One trial, published in the respected New England Journal of Medicine in 2019, even found cigarette addicts given vapes as a stop-smoking tool were coughing less a year later, compared to participants handed nicotine replacement gums, patches or sprays.

Dr Hana Patel, a GP in London, said there is ‘no clear evidence’ that the coughs are directly caused by vaping because the gadgets – sold for as little as £5 – haven’t been around long enough to confirm the link. 

She told MailOnline: ‘They can cause side effects such as throat and mouth irritation, headaches, cough and feeling sick.

‘These tend to reduce over time with continued use.

‘We don’t know yet what effects they might have in the long-term.’

Dr Patel stressed that vapes should only be used to help you stop smoking, or to stop you going back to tobacco.

Dr Nirusa Kumaran, another NHS GP based in London, added: ‘Vaping can be a useful adjunct if you are stopping smoking.

‘But it’s not something I recommend taking up without a history of smoking. Without knowing the purity of the vape you could be introducing harmful toxins into your airways.’

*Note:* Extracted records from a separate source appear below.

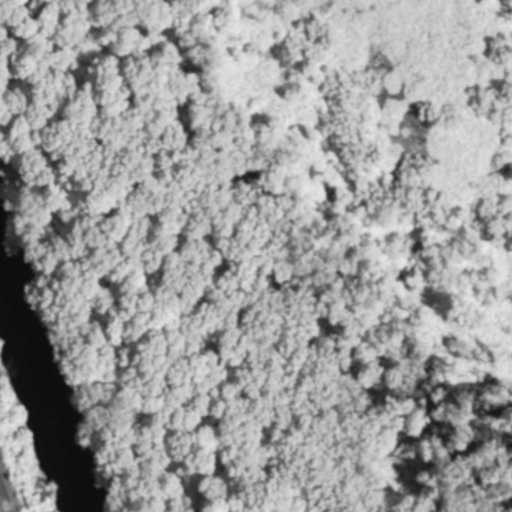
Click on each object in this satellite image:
river: (40, 396)
railway: (4, 498)
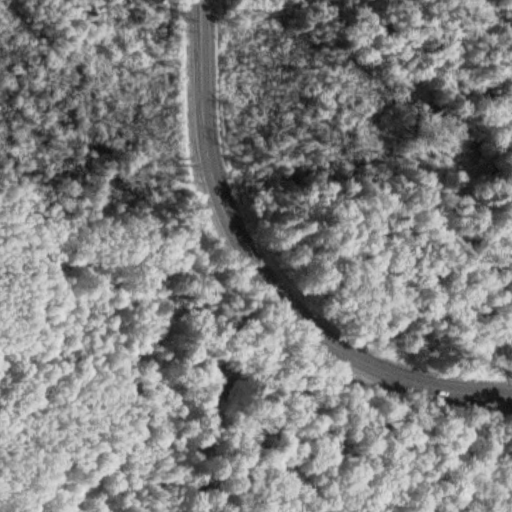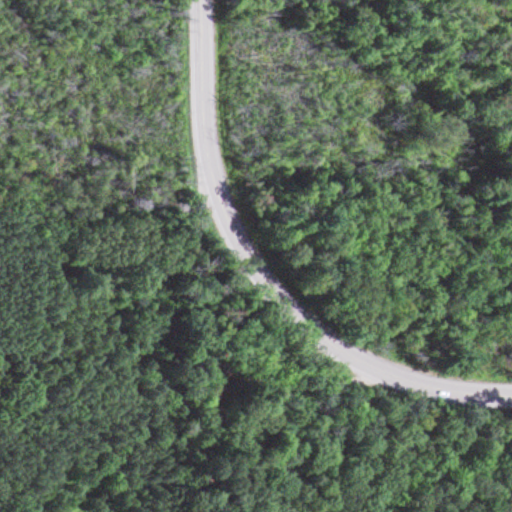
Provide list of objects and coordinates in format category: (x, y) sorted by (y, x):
road: (258, 278)
road: (194, 336)
road: (285, 385)
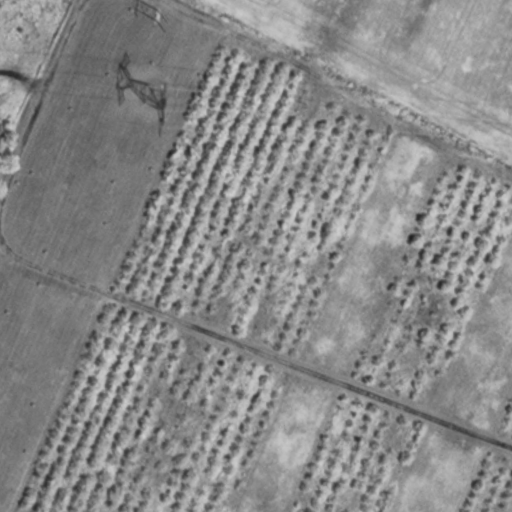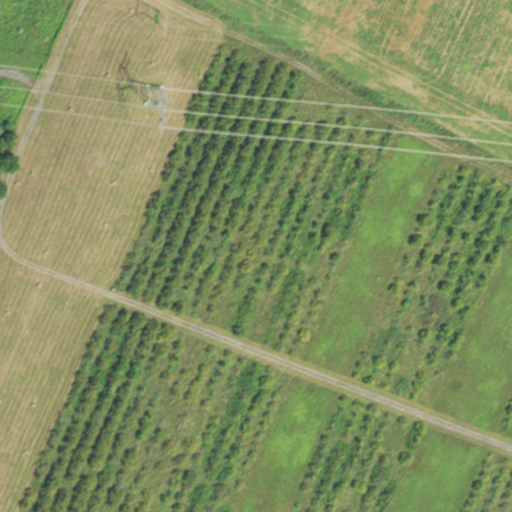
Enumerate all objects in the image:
power tower: (167, 70)
road: (255, 351)
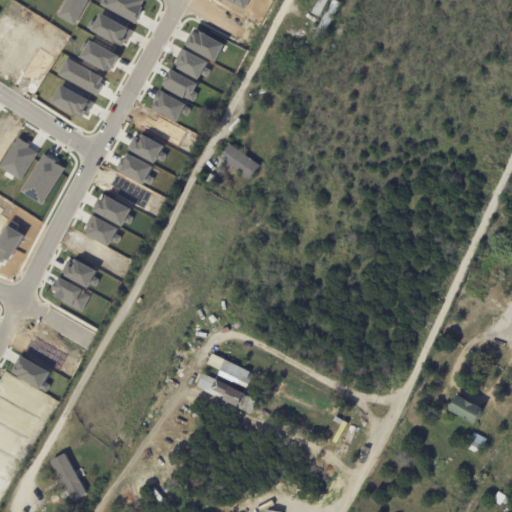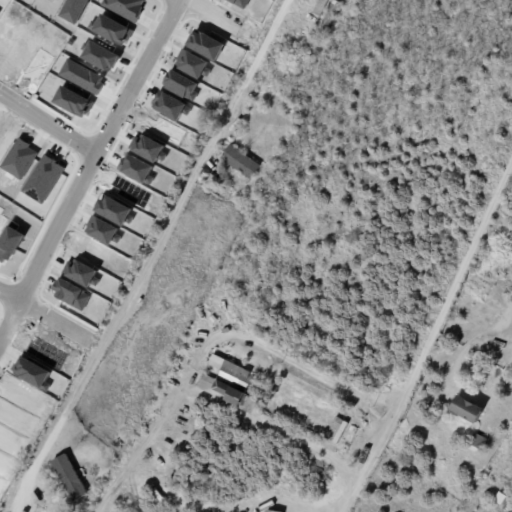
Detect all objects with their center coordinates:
building: (320, 8)
road: (204, 14)
building: (325, 21)
building: (326, 22)
road: (48, 123)
building: (234, 165)
building: (231, 166)
road: (89, 167)
building: (212, 181)
road: (153, 257)
road: (452, 290)
building: (453, 310)
road: (33, 315)
building: (467, 324)
road: (508, 330)
road: (211, 348)
building: (175, 370)
building: (231, 371)
building: (231, 375)
building: (219, 390)
building: (226, 395)
building: (246, 404)
building: (466, 410)
building: (464, 412)
building: (427, 413)
building: (475, 444)
building: (475, 444)
building: (487, 452)
road: (367, 465)
building: (68, 478)
building: (69, 480)
building: (499, 500)
building: (500, 500)
building: (268, 511)
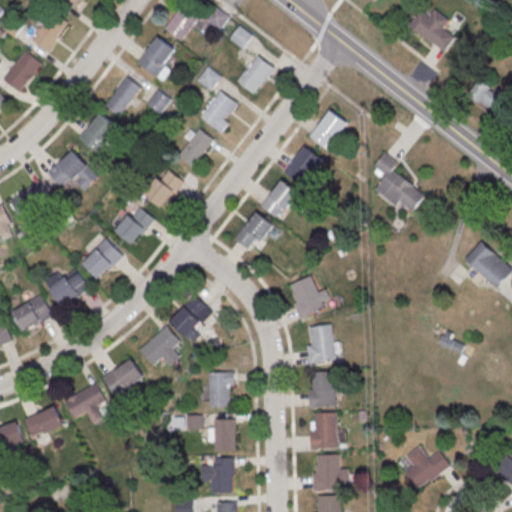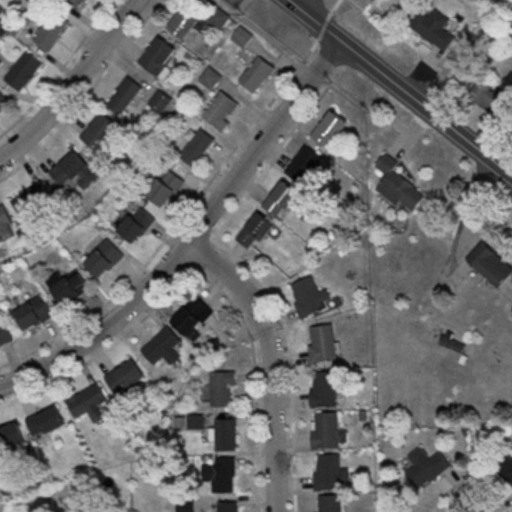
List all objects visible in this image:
road: (298, 3)
building: (76, 4)
building: (1, 11)
building: (217, 17)
building: (182, 21)
building: (184, 22)
building: (434, 28)
building: (49, 31)
building: (53, 34)
building: (241, 36)
road: (391, 36)
road: (289, 55)
building: (158, 58)
building: (158, 59)
building: (0, 61)
building: (22, 70)
building: (23, 74)
building: (255, 74)
building: (209, 77)
road: (71, 82)
road: (399, 88)
building: (487, 94)
building: (123, 95)
road: (85, 96)
building: (124, 99)
building: (159, 100)
building: (3, 102)
building: (220, 110)
building: (328, 126)
building: (329, 128)
building: (99, 132)
building: (194, 146)
building: (303, 163)
building: (303, 165)
building: (73, 171)
building: (69, 172)
building: (397, 185)
building: (165, 187)
building: (165, 191)
building: (280, 197)
building: (30, 199)
building: (284, 199)
building: (31, 202)
road: (467, 208)
building: (4, 217)
building: (3, 219)
building: (135, 224)
building: (137, 229)
building: (254, 229)
building: (255, 232)
road: (190, 236)
building: (103, 258)
building: (489, 263)
building: (492, 266)
building: (67, 285)
building: (308, 296)
building: (309, 296)
building: (33, 312)
building: (192, 315)
building: (34, 317)
building: (4, 331)
building: (5, 335)
building: (322, 343)
building: (323, 343)
building: (162, 346)
building: (162, 347)
building: (452, 348)
road: (269, 360)
road: (289, 360)
building: (123, 377)
building: (126, 377)
road: (2, 387)
building: (220, 387)
building: (222, 387)
building: (323, 388)
building: (323, 389)
building: (87, 402)
building: (87, 402)
building: (45, 420)
building: (45, 421)
building: (324, 429)
building: (325, 430)
building: (10, 434)
building: (225, 434)
building: (10, 435)
building: (225, 435)
building: (426, 466)
building: (329, 472)
building: (328, 473)
building: (223, 474)
building: (222, 478)
road: (468, 487)
building: (327, 503)
building: (329, 503)
building: (184, 505)
building: (228, 506)
building: (227, 507)
road: (467, 511)
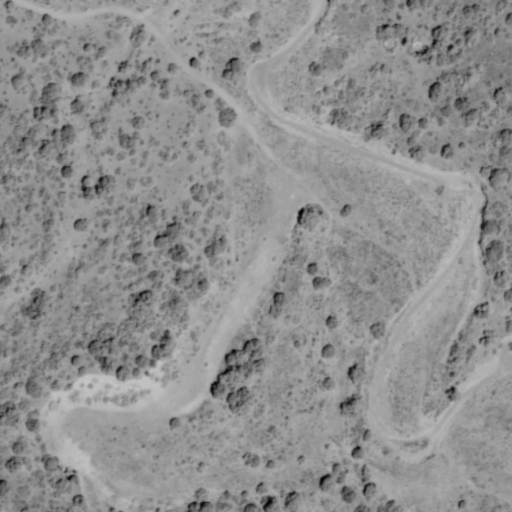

GPs say some people come in with a ‘dry’ or ‘wheezy’ cough after vaping. The vapes are sold in a variety of flavours and colours and because they contain nicotine they are addictive
As of February, a total of 1,009 reactions to vapes have been recorded by the Medicines and Healthcare products Regulatory Agency. Here are the 10 most common reports

E-cigs allow people to inhale nicotine in a vapour — which is produced by heating a liquid, which typically contains propylene glycol, glycerine, flavourings, and other chemicals.

Unlike traditional cigarettes, vapes do not contain tobacco, nor do they produce tar or carbon — two of the most dangerous elements.

NHS chiefs insist vaping is substantially less harmful than smoking.

But evidence is quickly piling up to show the gadgets pose their own dangers, with multiple studies raising the alarm about vaping’s potential risks. One academic paper last month even sparked fears that e-cigs could lead to cancer.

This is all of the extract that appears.